A Argentina de Néstor e Cristina Kirchner vinha sendo a maior conquista do bolivarianismo chavista, desde que o coronel Hugo Chávez chegou ao poder na Venezuela, pelo voto, em 1999, e começou a acenar para a América Latina com o “socialismo do século XXI”, um regime inspirado no stalinismo caribenho da Cuba dos irmãos Castro.
Depois de exportar o modelo para Bolívia, Equador e Nicarágua, Chávez soube usar os ainda fartos petrodólares para se aproximar dos Kirchner, por meio da compra de títulos da dívida argentina, cotados como “lixo” no mercado financeiro. Deu certo e o kirchnerismo, já um movimento autoritário, começou a enveredar pelo chavismo.
Pois este projeto de poder recebeu ontem um bem-vindo tranco do eleitorado argentino, com a maior derrota do kirchnerismo, representado pela Frente para a Vitória, desde que Néstor Kirchner assumiu a Casa Rosada, em 2003. As eleições renovam metade da Câmara e um terço do Senado.
O maior símbolo da derrota da presidente Cristina Kirchner, em repouso na mansão de Olivos, residência oficial, depois de cirurgia, é a ascensão de Sergio Massa, prefeito de Tigre, na Grande Buenos Aires, seu ex-chefe de gabinete. O resultado das urnas de domingo fora desenhado nas primárias de agosto, mas, em alguns casos, a vantagem dos adversários do kirchnerismo se ampliou.

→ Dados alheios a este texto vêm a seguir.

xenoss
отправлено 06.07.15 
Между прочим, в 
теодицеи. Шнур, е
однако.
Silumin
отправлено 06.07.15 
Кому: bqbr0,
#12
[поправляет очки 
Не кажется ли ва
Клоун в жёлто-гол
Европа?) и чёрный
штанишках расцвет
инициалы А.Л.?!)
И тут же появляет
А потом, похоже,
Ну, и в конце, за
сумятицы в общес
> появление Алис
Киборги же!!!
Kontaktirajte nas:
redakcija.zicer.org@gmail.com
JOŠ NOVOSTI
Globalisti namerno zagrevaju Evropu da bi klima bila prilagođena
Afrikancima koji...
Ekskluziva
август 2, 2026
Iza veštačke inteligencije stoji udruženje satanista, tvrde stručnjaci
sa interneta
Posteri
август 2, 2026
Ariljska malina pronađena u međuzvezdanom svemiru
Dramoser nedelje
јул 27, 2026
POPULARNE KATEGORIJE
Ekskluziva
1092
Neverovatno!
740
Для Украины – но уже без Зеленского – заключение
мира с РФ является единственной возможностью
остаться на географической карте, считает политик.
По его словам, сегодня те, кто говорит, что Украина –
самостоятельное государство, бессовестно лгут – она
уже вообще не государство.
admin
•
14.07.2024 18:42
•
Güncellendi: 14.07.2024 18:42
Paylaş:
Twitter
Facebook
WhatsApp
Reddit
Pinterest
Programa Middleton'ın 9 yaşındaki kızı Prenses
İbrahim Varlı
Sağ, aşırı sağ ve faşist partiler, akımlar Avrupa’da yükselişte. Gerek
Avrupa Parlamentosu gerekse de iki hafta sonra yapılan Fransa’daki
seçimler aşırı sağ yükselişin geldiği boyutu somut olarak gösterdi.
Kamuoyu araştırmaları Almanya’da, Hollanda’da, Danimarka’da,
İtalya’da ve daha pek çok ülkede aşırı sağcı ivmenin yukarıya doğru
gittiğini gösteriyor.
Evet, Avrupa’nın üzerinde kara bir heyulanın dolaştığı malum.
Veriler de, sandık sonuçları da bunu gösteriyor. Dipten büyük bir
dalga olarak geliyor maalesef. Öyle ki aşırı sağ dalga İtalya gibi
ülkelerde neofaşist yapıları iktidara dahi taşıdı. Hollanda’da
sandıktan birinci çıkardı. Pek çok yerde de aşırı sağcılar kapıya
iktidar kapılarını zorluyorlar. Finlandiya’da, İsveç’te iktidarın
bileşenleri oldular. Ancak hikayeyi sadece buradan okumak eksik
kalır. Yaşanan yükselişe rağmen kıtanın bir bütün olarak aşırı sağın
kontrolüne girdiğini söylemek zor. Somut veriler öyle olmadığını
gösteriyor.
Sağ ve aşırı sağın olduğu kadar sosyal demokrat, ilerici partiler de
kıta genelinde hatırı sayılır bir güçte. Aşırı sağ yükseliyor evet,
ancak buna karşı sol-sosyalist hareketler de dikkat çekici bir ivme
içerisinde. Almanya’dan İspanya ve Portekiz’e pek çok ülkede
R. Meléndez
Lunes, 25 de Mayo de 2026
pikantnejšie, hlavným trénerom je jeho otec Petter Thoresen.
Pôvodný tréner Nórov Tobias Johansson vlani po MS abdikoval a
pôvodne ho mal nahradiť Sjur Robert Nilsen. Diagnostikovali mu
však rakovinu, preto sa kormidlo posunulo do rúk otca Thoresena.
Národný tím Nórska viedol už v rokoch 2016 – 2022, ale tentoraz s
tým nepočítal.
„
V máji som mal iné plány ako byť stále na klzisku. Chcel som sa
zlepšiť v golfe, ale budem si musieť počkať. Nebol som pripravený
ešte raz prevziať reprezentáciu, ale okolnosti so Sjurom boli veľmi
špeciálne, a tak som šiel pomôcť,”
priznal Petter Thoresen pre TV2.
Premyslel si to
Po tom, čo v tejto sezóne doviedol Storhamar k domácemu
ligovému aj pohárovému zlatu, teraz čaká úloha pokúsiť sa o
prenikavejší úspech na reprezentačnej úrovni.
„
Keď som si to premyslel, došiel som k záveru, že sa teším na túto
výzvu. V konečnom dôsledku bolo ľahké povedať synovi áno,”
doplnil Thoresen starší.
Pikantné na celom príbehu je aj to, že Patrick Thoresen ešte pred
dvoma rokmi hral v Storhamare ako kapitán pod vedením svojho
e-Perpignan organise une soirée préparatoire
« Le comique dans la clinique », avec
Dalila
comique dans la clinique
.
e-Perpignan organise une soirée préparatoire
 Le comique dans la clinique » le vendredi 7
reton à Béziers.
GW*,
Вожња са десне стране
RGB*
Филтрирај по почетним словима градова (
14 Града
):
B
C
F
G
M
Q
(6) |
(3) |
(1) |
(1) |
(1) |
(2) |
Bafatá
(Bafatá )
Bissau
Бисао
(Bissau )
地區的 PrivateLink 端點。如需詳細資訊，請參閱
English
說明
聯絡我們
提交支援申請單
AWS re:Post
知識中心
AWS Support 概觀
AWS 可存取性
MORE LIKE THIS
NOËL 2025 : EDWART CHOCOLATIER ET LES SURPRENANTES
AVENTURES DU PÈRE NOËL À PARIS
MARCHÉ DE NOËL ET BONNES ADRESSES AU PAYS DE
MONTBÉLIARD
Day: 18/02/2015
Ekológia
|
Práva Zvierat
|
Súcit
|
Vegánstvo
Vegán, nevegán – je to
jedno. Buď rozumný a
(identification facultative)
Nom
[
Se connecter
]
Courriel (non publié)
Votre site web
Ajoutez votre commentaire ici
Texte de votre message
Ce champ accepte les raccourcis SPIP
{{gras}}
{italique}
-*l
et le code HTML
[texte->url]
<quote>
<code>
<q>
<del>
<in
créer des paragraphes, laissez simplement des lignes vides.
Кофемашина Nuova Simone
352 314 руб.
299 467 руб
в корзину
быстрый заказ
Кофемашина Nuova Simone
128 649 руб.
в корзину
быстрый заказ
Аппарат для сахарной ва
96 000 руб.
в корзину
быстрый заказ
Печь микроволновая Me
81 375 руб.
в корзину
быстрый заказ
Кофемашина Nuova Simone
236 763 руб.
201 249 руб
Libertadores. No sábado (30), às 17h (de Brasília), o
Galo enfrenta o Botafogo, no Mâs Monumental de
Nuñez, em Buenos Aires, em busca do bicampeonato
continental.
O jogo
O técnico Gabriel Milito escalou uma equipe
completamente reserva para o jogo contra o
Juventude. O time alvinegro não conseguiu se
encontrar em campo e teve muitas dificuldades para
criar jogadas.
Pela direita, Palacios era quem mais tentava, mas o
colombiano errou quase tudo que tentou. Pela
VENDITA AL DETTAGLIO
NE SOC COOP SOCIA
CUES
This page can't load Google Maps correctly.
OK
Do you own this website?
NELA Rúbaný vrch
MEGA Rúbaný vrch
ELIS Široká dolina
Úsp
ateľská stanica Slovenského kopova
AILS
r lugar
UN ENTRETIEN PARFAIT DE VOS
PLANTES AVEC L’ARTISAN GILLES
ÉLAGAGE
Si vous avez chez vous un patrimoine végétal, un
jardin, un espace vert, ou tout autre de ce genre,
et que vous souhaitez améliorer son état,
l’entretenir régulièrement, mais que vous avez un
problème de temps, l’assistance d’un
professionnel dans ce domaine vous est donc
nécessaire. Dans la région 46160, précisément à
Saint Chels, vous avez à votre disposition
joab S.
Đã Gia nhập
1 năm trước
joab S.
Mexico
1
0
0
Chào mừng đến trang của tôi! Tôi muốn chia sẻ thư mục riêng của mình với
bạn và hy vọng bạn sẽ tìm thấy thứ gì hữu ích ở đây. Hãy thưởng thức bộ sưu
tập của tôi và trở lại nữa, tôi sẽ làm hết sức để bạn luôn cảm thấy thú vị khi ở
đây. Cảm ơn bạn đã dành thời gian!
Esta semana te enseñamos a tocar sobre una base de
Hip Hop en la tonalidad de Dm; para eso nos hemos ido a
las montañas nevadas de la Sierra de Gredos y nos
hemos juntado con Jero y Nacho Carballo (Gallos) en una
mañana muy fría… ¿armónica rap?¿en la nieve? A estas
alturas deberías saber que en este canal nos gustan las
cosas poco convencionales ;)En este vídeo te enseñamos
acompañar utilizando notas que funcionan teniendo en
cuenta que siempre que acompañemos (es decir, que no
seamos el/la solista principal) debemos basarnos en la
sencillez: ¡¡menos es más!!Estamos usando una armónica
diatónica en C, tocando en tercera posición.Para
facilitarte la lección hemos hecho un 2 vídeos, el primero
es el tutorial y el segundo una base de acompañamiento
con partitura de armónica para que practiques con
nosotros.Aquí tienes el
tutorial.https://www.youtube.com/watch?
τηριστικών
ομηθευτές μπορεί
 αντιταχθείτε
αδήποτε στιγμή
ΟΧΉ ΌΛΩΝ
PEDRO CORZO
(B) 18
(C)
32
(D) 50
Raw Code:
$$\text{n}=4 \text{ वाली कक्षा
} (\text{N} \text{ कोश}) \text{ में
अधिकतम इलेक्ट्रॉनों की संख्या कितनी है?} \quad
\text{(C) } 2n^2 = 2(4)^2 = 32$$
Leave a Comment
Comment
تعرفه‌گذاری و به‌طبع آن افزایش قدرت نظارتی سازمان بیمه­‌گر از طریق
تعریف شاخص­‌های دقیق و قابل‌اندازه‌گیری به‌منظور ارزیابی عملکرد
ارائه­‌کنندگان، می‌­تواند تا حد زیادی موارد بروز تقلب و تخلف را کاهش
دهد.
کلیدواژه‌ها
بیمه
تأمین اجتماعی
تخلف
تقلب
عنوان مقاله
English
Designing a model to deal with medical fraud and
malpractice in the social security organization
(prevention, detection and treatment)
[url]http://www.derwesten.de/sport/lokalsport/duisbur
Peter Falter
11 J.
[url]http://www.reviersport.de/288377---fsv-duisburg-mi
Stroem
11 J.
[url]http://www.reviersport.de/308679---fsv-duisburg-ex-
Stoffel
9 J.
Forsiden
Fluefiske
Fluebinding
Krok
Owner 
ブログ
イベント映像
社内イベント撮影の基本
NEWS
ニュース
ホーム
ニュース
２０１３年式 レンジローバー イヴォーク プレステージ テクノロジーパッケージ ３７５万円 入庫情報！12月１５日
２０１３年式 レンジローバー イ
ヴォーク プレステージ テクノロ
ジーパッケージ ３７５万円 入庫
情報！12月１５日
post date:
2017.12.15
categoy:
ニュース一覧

Massa, também peronista, da Frente Renovadora, ultrapassou os 40% de votos nas eleições para a Câmara, na província de Buenos Aires, onde estão quase 40% dos eleitores argentinos. Massa ficou mais de dez pontos à frente de Martin Insaurralde, candidato de Cristina.
Como é da tradição argentina, o maior adversário de um peronista é outro peronista. Assim, Massa sai das eleições como forte candidato do Partido Justicialista às eleições de 2015, nas quais os kirchneristas pretendiam emplacar o terceiro mandato de Cristina, na falta de Néstor.
Mas os eleitores eliminaram esta possibilidade, porque, mesmo que a bancada kirchnerista continue forte na Câmara e no Senado, ela não tem maioria para alterar a Constituição e sacramentar o continuísmo.
A derrota é de grandes dimensões: Cristina se reelegera há dois anos com 54% dos votos; no domingo, obteve o apoio de apenas cerca de 30% dos eleitores. Neste período, pouco mais de vinte pontos percentuais viraram fumaça na esteira de um estilo agressivo e violento de fazer política, e também pulverizados por uma política econômica ruinosa que permitiu a inflação chegar a 25%, embora o índice oficial, maquiado, esteja tabelado em 10%.
As eleições ajudam a reforçar as instituições republicanas argentinas, sob cerco do kirchnerismo, assim como o jornalismo profissional. O resultado eleitoral pode ajudar na distensão no Cone Sul e a abrir um aperfeiçoamento negociado do Mercosul — tudo a depender das eleições presidenciais de 2015.
Brasília precisa decifrar sem erros a mensagem dos eleitores argentinos e saber qual a melhor alternativa interna no vizinho para a estabilidade diplomática e econômica da região.